Set down the lines below exactly as they stand, please. Go from the first through the one containing "sebagai saluran komunikasi, tetapi juga".
BEGIN Data in this exercise
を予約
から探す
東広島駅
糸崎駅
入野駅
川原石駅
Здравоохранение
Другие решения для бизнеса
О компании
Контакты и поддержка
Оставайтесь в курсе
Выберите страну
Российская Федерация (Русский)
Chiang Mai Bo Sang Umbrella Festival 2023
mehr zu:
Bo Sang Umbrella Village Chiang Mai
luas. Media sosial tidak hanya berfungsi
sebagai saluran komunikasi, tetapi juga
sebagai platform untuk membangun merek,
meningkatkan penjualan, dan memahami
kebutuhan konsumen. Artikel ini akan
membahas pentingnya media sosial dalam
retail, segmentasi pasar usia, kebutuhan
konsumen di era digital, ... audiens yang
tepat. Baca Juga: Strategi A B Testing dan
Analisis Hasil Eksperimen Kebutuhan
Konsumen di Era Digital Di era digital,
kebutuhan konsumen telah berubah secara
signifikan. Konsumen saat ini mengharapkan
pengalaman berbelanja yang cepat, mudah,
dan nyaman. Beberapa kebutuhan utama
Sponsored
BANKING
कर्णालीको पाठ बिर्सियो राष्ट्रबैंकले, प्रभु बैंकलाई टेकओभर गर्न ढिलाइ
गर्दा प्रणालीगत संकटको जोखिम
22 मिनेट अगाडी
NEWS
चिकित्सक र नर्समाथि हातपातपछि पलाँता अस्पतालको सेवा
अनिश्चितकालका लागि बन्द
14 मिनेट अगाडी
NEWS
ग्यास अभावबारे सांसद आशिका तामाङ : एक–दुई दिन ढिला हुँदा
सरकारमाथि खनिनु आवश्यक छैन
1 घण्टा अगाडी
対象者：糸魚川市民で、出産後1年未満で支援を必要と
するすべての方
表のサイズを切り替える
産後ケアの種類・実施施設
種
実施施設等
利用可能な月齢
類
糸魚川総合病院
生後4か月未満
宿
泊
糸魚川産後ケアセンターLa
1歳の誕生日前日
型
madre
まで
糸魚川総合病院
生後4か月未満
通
END Data in this exercise
Exercise answer:
を予約
から探す
東広島駅
糸崎駅
入野駅
川原石駅
Здравоохранение
Другие решения для бизнеса
О компании
Контакты и поддержка
Оставайтесь в курсе
Выберите страну
Российская Федерация (Русский)
Chiang Mai Bo Sang Umbrella Festival 2023
mehr zu:
Bo Sang Umbrella Village Chiang Mai
luas. Media sosial tidak hanya berfungsi
sebagai saluran komunikasi, tetapi juga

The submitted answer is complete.